The following morning I have sand running through my veins and drumming monkeys in my head.

"Must. Find. Lemsip," I moan as I rifle through the last of our boxes to be unpacked from the UK. Locating the yellow and green packet, I give it a shake. Empty.

"Oh, I think I used the last one," a voice shouts from the shower, "sorry!"

I turn on the hot tap for a few seconds until I hear shrieking sounds, then swaddle up to go in search of medicine.

The Danglish (Danish/English) speaking assistant in my local supermarket says she can't help.

"No medicine here, only these," she says, proffering a packet of what look like mint humbugs.

"What are they?"

"Sick sweets," she tells me.

"How appetising..."

I take them anyway and experience a tingling feeling in my mouth before it goes completely numb. My throat, head and body still ache but for an hour, I can't even moan about it.

Once I can feel my face again, I head to a chemist.

A kindly looking woman in square black Scandi-issue glasses nods sympathetically when I describe my symptoms.

"So do you sell Ibuprofen?"

"Nej."

"Cough syrup?"

She shakes her head.

"Paracetamol?"

She smiles and places a tiny packet on the counter, just enough to soothe the temperature of a smallish hamster.

"Can I buy more?"

"No."

"Should I see a doctor?"

"The doctor will tell you to drink hot tea and get hygge with candles."

My doctor will prescribe cosiness and tea lights? Trying not to cry, I leave.
It's snowing so hard outside that it feels like someone's throwing pins at my face. I hear the crunch of moon boots on grit behind me and a girl's voice calls out.

"Are you English?"

"Yes."

"Thought so." Her accent isn't Danish but I can't place it. "You're new around here, right?"

"Right."

"Are you looking for some," she lowers her voice: "Lemsip?"

I tell her I am and she beckons me over.

"I can get you Vapour Rub too if you're interested. And vitamin C and caffeine pills."

My new friend explains that she's German and heading over the border tomorrow to see family and stock up on winter medicines.

"I normally bring a few things back. Strepsils for the Brits. Fibre supplements and Pepto-Bismol for the Americans, that sort of thing."

Delighted to have stumbled into the Al Capone of cold and flu remedies, I tell her I'll take pretty much anything Beecham's has to offer.

"How much Vicks do you want? 100 grams?"

"Done. And maybe some Night Nurse."

"Good choice. That stuff's like crack round here."

She slips me a single Lemsip sachet that she keeps handy in her satchel for an instant hit and we agree to meet in three days' time.

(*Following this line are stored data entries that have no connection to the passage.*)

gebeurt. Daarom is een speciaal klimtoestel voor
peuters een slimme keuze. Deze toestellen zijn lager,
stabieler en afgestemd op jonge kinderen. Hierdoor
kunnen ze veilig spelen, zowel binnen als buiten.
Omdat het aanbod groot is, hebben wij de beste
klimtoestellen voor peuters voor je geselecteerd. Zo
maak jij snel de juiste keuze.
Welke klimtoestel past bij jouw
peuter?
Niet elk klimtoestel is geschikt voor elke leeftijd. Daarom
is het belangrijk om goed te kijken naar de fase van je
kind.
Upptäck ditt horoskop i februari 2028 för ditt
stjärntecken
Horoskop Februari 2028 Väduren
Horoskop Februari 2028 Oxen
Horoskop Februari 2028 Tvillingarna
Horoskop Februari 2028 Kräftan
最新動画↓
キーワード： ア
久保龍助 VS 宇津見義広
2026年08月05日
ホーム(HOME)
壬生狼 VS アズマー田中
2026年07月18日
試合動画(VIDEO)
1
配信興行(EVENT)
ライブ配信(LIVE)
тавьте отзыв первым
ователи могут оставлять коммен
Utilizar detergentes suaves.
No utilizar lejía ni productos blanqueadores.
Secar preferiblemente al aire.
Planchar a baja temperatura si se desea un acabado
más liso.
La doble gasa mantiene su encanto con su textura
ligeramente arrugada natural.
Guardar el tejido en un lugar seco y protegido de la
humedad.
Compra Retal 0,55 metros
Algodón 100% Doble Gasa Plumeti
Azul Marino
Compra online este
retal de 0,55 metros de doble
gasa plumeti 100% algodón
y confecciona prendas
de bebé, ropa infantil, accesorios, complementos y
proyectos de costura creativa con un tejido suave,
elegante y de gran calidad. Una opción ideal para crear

"Stay warm and dry and I'll be back as soon as I can," my new dealer whispers conspiratorially as she disappears into the snow.

From my sickbed back at home, I discover that I'm not alone in my quest for cold and flu drugs in Denmark. The British Chamber of Commerce website recommends visitors stock up before coming over and there are whole forums dedicated to getting your hands on Hall's Soothers. Over-the-counter medicines are only sold in pharmacies here and the pickings are slim. You won't find medicine for migraines and for anything stronger than Panadol you'll need a doctor. The Danes are strict about what they put in their bodies and even food supplements are considered borderline medicines. Breakfast cereals with added vitamins were banned in 2004 and the year before last, Marmite was made illegal. Yes, that's right, yeast spread and Cheerios are contraband in Denmark. No wonder Lemsip's so counter revolutionary.

So now I wait, surrounded by candles and cups of ginger tea, until supplies arrive. And I'm not sharing my last Lemsip with anyone.